======== Record set

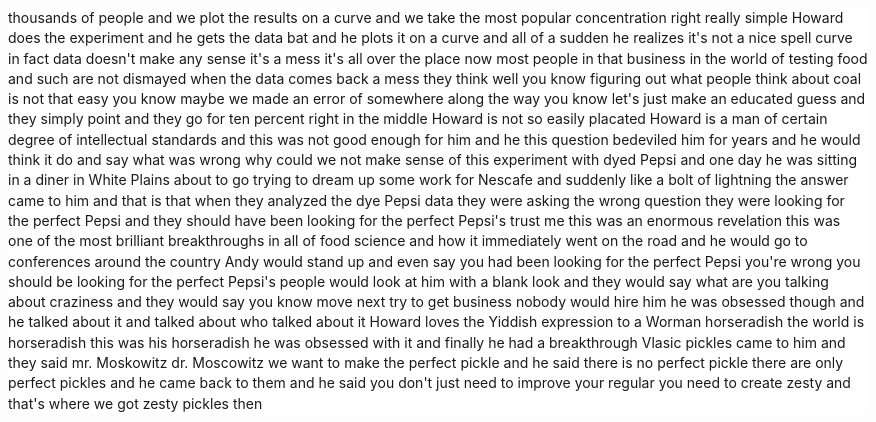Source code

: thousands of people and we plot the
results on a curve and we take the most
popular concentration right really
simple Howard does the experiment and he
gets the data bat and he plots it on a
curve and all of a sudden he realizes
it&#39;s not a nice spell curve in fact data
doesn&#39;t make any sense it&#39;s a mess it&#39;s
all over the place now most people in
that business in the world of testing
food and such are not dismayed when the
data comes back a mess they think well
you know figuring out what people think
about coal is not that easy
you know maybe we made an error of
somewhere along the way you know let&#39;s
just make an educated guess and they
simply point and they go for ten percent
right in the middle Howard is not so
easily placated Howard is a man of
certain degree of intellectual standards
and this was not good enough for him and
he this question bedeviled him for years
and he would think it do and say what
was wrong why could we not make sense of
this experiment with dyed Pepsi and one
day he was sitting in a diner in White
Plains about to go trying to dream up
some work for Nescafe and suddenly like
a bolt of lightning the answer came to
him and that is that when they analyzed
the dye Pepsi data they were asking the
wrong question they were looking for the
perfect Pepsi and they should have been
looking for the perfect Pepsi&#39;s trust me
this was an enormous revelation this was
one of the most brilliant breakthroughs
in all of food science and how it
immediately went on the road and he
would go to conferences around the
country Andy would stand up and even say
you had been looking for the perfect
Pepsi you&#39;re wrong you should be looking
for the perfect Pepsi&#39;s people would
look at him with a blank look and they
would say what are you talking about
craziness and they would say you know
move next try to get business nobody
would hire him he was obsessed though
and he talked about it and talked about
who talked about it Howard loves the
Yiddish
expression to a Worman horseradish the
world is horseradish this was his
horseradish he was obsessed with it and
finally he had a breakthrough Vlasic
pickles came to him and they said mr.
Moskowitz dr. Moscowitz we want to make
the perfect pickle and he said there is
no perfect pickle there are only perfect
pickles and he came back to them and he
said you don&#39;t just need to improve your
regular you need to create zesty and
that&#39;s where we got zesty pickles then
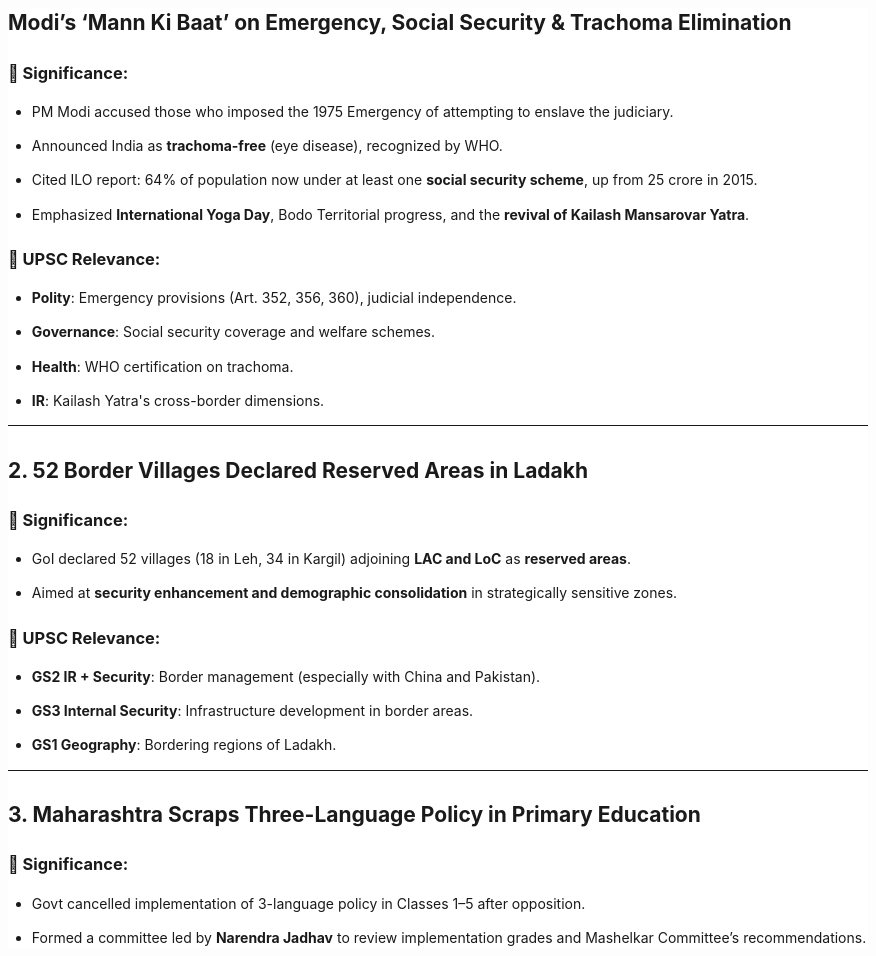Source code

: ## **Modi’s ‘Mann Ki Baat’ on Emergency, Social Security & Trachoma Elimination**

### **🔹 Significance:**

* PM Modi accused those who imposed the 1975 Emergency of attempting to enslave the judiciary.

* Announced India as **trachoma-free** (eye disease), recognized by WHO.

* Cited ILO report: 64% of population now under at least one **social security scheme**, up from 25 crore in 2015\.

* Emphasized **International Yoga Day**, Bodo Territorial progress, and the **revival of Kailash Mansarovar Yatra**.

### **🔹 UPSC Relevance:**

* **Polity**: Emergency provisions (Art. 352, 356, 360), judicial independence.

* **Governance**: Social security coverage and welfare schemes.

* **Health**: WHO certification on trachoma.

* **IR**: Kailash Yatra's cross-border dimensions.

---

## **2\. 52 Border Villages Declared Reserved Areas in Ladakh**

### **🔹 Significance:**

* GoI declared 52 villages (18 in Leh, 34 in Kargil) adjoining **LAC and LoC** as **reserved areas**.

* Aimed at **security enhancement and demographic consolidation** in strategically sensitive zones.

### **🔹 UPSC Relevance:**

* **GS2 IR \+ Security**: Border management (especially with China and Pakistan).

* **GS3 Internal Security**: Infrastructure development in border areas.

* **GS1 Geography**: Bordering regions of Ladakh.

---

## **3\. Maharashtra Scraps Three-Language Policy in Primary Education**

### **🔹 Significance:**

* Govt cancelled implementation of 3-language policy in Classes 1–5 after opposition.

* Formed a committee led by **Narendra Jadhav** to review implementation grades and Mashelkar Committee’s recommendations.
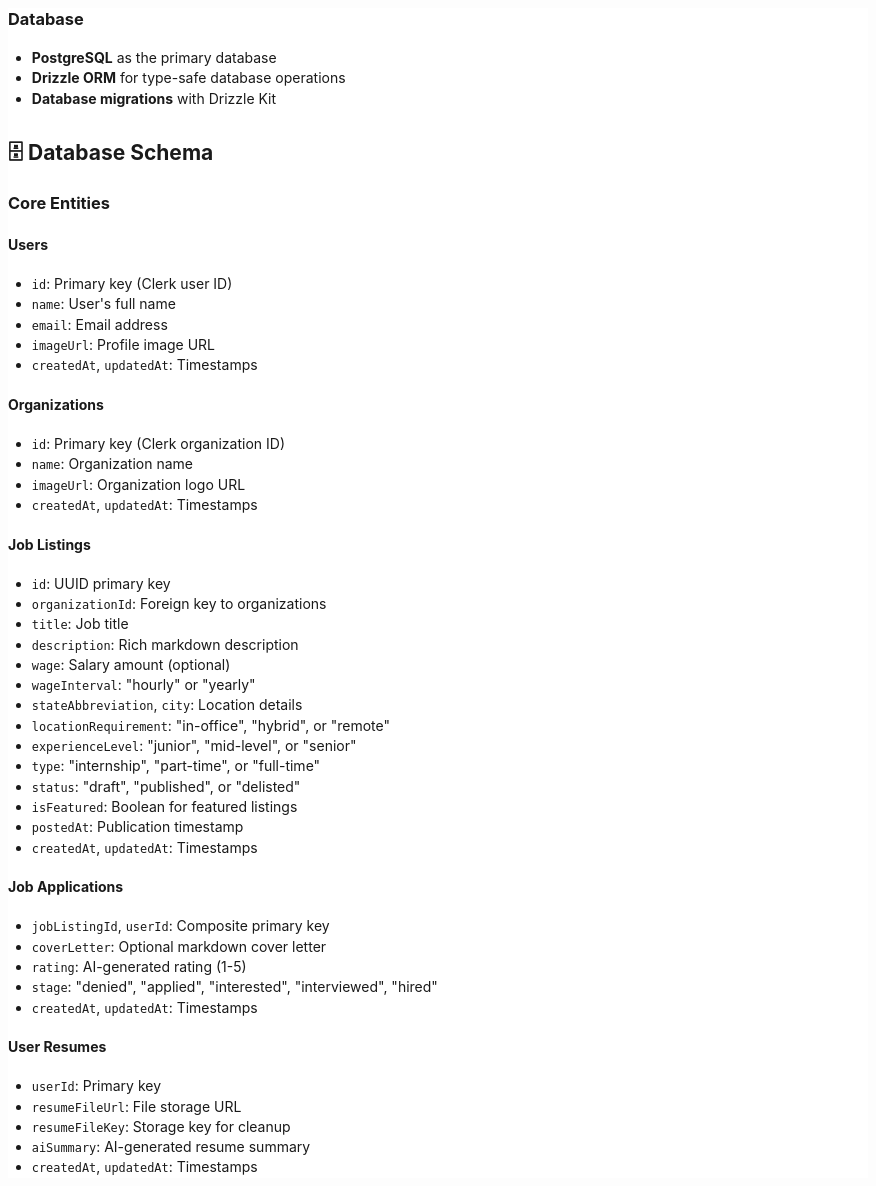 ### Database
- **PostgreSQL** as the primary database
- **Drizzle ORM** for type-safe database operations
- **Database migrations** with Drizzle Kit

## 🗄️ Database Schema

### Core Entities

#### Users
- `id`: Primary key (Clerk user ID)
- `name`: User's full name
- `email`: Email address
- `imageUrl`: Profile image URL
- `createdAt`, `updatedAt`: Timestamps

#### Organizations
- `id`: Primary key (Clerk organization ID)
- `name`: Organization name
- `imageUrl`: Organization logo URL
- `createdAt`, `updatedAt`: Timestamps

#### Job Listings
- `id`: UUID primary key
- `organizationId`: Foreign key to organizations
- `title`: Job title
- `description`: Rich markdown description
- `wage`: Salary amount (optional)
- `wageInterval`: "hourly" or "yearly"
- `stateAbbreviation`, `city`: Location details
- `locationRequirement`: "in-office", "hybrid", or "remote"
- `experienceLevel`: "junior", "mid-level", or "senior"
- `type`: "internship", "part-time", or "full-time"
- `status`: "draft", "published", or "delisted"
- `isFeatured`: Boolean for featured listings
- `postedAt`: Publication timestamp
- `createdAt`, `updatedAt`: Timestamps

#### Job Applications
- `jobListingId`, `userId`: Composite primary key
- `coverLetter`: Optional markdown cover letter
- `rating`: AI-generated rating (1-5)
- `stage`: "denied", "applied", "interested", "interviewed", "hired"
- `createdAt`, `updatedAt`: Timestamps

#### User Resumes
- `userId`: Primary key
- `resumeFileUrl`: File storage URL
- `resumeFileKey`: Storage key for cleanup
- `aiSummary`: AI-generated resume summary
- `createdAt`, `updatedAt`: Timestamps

================

● **Job**:
Without changing a word, restate the listing above; the pictures stay out.

● **Task output**:
Source code

: thousands of people and we plot the
results on a curve and we take the most
popular concentration right really
simple Howard does the experiment and he
gets the data bat and he plots it on a
curve and all of a sudden he realizes
it&#39;s not a nice spell curve in fact data
doesn&#39;t make any sense it&#39;s a mess it&#39;s
all over the place now most people in
that business in the world of testing
food and such are not dismayed when the
data comes back a mess they think well
you know figuring out what people think
about coal is not that easy
you know maybe we made an error of
somewhere along the way you know let&#39;s
just make an educated guess and they
simply point and they go for ten percent
right in the middle Howard is not so
easily placated Howard is a man of
certain degree of intellectual standards
and this was not good enough for him and
he this question bedeviled him for years
and he would think it do and say what
was wrong why could we not make sense of
this experiment with dyed Pepsi and one
day he was sitting in a diner in White
Plains about to go trying to dream up
some work for Nescafe and suddenly like
a bolt of lightning the answer came to
him and that is that when they analyzed
the dye Pepsi data they were asking the
wrong question they were looking for the
perfect Pepsi and they should have been
looking for the perfect Pepsi&#39;s trust me
this was an enormous revelation this was
one of the most brilliant breakthroughs
in all of food science and how it
immediately went on the road and he
would go to conferences around the
country Andy would stand up and even say
you had been looking for the perfect
Pepsi you&#39;re wrong you should be looking
for the perfect Pepsi&#39;s people would
look at him with a blank look and they
would say what are you talking about
craziness and they would say you know
move next try to get business nobody
would hire him he was obsessed though
and he talked about it and talked about
who talked about it Howard loves the
Yiddish
expression to a Worman horseradish the
world is horseradish this was his
horseradish he was obsessed with it and
finally he had a breakthrough Vlasic
pickles came to him and they said mr.
Moskowitz dr. Moscowitz we want to make
the perfect pickle and he said there is
no perfect pickle there are only perfect
pickles and he came back to them and he
said you don&#39;t just need to improve your
regular you need to create zesty and
that&#39;s where we got zesty pickles then
Source code

: ## **Modi’s ‘Mann Ki Baat’ on Emergency, Social Security & Trachoma Elimination**

### **🔹 Significance:**

* PM Modi accused those who imposed the 1975 Emergency of attempting to enslave the judiciary.

* Announced India as **trachoma-free** (eye disease), recognized by WHO.

* Cited ILO report: 64% of population now under at least one **social security scheme**, up from 25 crore in 2015\.

* Emphasized **International Yoga Day**, Bodo Territorial progress, and the **revival of Kailash Mansarovar Yatra**.

### **🔹 UPSC Relevance:**

* **Polity**: Emergency provisions (Art. 352, 356, 360), judicial independence.

* **Governance**: Social security coverage and welfare schemes.

* **Health**: WHO certification on trachoma.

* **IR**: Kailash Yatra's cross-border dimensions.

---

## **2\. 52 Border Villages Declared Reserved Areas in Ladakh**

### **🔹 Significance:**

* GoI declared 52 villages (18 in Leh, 34 in Kargil) adjoining **LAC and LoC** as **reserved areas**.

* Aimed at **security enhancement and demographic consolidation** in strategically sensitive zones.

### **🔹 UPSC Relevance:**

* **GS2 IR \+ Security**: Border management (especially with China and Pakistan).

* **GS3 Internal Security**: Infrastructure development in border areas.

* **GS1 Geography**: Bordering regions of Ladakh.

---

## **3\. Maharashtra Scraps Three-Language Policy in Primary Education**

### **🔹 Significance:**

* Govt cancelled implementation of 3-language policy in Classes 1–5 after opposition.

* Formed a committee led by **Narendra Jadhav** to review implementation grades and Mashelkar Committee’s recommendations.
 ### Database
- **PostgreSQL** as the primary database
- **Drizzle ORM** for type-safe database operations
- **Database migrations** with Drizzle Kit

## 🗄️ Database Schema

### Core Entities

#### Users
- `id`: Primary key (Clerk user ID)
- `name`: User's full name
- `email`: Email address
- `imageUrl`: Profile image URL
- `createdAt`, `updatedAt`: Timestamps

#### Organizations
- `id`: Primary key (Clerk organization ID)
- `name`: Organization name
- `imageUrl`: Organization logo URL
- `createdAt`, `updatedAt`: Timestamps

#### Job Listings
- `id`: UUID primary key
- `organizationId`: Foreign key to organizations
- `title`: Job title
- `description`: Rich markdown description
- `wage`: Salary amount (optional)
- `wageInterval`: "hourly" or "yearly"
- `stateAbbreviation`, `city`: Location details
- `locationRequirement`: "in-office", "hybrid", or "remote"
- `experienceLevel`: "junior", "mid-level", or "senior"
- `type`: "internship", "part-time", or "full-time"
- `status`: "draft", "published", or "delisted"
- `isFeatured`: Boolean for featured listings
- `postedAt`: Publication timestamp
- `createdAt`, `updatedAt`: Timestamps

#### Job Applications
- `jobListingId`, `userId`: Composite primary key
- `coverLetter`: Optional markdown cover letter
- `rating`: AI-generated rating (1-5)
- `stage`: "denied", "applied", "interested", "interviewed", "hired"
- `createdAt`, `updatedAt`: Timestamps

#### User Resumes
- `userId`: Primary key
- `resumeFileUrl`: File storage URL
- `resumeFileKey`: Storage key for cleanup
- `aiSummary`: AI-generated resume summary
- `createdAt`, `updatedAt`: Timestamps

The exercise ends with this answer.